Insurance is meant to save you from financial disaster. But do you have enough of it and the right kind to help in a crisis? Put it to the test in the following Car accident scenario.
The Car accident stress test
Collision coverage: Let’s say you ram your car into something and cause extensive damage to your vehicle. About 72% of drivers carry collision coverage, according to the Property Casualty Insurers Association of America.
If you crash your car without collision insurance, you must pay the repair bills yourself or, if your car is beyond repair, foot the bill for a replacement vehicle.
Deductible: Now what if you’ve chosen a deductible for collision coverage that you can’t afford to pay?
State Farm, the nation’s largest insurer, says customers have been gradually shifting to higher deductibles over the past few years. That means you pay more upfront costs, and, if your deductible exceeds repair costs, you pay for all the repairs.

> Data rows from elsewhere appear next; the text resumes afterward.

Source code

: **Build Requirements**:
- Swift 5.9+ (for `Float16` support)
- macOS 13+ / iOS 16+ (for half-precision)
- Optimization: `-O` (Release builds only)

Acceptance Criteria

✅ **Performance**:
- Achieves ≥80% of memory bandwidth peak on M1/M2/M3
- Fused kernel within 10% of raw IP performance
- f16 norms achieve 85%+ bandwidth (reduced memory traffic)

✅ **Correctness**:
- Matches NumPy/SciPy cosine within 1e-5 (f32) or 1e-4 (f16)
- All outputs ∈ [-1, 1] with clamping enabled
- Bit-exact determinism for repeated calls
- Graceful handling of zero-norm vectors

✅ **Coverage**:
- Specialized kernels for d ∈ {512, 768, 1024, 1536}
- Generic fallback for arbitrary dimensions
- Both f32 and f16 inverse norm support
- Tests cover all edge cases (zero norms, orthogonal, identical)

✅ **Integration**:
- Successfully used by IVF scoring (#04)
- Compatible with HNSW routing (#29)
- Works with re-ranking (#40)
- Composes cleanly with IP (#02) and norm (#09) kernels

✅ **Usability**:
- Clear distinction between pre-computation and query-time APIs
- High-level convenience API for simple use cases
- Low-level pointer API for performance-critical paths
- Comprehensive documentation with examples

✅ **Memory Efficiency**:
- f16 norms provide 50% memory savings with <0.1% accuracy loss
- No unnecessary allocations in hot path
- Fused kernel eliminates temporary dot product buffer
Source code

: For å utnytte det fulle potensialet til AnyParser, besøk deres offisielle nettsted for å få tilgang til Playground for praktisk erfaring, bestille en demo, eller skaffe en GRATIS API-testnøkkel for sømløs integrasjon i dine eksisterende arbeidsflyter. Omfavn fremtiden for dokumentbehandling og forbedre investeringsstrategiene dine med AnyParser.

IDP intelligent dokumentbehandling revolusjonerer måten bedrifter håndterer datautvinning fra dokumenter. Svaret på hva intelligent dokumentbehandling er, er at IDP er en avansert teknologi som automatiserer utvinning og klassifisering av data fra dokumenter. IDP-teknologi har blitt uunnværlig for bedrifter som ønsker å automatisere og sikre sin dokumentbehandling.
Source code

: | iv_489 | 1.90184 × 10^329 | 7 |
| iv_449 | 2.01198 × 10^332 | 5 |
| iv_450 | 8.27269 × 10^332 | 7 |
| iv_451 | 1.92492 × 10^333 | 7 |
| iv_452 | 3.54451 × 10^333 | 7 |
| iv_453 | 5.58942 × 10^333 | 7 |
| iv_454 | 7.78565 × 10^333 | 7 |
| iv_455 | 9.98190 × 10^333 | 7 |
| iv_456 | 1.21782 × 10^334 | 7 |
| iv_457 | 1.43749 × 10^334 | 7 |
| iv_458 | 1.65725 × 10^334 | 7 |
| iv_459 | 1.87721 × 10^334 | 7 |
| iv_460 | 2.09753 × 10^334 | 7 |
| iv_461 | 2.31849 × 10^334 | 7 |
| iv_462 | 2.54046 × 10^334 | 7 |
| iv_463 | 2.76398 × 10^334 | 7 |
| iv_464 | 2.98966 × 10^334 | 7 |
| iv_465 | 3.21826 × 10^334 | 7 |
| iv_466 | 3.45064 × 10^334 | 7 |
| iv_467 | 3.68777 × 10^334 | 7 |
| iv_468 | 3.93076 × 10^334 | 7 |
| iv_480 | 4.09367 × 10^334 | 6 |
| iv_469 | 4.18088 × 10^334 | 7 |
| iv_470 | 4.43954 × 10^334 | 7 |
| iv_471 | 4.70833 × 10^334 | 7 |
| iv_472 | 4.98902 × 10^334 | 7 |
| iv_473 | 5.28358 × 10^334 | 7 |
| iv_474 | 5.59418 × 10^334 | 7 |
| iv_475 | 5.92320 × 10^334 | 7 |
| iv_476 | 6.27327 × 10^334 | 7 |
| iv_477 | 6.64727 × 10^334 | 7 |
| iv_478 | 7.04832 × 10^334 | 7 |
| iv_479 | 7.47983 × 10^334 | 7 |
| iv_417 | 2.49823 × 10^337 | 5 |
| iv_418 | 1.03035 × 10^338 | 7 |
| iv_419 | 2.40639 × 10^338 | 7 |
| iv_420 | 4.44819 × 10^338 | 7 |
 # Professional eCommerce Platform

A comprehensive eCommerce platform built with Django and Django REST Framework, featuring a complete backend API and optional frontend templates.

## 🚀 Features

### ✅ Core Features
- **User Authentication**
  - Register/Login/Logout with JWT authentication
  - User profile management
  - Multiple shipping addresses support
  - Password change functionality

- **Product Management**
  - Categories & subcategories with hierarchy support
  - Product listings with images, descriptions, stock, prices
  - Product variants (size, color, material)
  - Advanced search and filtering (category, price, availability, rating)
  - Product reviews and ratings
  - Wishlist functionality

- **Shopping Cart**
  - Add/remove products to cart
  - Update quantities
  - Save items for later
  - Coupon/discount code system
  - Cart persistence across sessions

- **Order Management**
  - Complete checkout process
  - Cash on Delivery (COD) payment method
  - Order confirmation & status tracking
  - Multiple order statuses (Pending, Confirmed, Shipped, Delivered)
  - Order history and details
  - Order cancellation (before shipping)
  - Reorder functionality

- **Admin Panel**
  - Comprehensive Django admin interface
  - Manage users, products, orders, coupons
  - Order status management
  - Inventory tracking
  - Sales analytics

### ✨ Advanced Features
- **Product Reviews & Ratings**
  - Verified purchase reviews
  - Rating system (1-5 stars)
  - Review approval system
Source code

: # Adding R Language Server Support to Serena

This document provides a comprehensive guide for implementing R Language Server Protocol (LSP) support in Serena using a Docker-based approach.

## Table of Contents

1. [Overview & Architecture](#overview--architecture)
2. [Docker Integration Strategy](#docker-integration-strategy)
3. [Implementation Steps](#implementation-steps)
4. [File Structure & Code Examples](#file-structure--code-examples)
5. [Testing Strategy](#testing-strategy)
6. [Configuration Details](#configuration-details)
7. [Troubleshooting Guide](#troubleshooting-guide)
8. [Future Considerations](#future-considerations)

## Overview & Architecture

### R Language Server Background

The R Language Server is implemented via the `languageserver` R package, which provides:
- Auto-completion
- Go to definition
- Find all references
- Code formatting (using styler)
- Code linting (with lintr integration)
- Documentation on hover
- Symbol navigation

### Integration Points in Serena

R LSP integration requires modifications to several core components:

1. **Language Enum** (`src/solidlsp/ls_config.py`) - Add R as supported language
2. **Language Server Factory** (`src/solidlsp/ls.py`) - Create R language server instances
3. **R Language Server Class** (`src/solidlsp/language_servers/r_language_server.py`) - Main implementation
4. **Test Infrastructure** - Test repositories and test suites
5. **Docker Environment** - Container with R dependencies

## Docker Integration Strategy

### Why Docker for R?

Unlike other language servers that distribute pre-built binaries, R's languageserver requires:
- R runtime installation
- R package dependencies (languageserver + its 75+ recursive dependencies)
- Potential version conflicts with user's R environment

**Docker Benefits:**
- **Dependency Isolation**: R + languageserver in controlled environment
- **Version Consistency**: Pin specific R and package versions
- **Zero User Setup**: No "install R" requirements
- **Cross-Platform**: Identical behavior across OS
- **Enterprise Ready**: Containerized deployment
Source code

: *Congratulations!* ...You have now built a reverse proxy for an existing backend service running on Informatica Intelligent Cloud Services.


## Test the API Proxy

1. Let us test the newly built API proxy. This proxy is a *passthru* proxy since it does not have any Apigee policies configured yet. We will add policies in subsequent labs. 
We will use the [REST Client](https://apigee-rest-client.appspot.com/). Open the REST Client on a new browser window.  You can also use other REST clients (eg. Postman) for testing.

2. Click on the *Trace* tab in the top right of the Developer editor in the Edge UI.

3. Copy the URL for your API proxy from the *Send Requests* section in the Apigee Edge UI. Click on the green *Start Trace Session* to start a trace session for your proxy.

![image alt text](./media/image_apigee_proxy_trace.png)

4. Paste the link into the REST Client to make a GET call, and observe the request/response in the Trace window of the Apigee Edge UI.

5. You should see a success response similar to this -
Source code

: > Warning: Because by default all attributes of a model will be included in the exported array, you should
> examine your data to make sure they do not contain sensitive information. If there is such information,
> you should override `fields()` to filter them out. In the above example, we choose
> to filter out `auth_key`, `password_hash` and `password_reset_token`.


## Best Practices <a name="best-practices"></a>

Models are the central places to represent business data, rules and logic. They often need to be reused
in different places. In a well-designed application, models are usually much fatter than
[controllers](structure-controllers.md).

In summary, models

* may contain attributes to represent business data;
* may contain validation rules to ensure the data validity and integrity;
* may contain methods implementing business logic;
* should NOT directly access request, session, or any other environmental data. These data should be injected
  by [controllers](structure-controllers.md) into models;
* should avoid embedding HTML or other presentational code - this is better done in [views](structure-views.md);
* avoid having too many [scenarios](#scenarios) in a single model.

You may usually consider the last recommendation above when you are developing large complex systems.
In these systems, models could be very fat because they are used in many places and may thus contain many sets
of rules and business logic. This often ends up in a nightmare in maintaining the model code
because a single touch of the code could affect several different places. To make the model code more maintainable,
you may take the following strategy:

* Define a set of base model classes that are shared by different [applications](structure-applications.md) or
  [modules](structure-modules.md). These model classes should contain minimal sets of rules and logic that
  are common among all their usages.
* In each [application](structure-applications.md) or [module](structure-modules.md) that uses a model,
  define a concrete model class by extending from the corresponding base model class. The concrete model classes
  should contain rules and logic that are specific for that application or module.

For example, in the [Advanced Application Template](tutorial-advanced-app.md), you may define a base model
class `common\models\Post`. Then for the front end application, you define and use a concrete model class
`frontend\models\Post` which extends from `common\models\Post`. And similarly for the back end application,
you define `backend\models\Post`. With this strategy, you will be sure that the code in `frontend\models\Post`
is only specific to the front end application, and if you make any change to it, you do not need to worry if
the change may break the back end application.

Liability coverage: Let’s say you crash into someone else. If you cause a car accident that damages someone else’s property or causes injuries, your liability insurance pays out. Unfortunately if you carry only your state’s minimum for liability coverage, you could be on the hook for some whopping bills. The injured party can come after your assets for damage amounts above your insurance limits.
The Insurance Information Institute recommends liability coverage of 100/300/50 (translating to $100,000 for injury liability for one person, $300,000 for all injuries per accident and $50,000 for property damage).
Uninsured motorist coverage: Now let’s imagine an uninsured motorist crashes into you, and fortunately you carry uninsured motorist coverage. In these economic times, it’s more important than ever to protect yourself against other drivers who fail to maintain proper coverage, or any coverage at all. The Insurance Research Council estimates that one in six drivers will be uninsured by next year.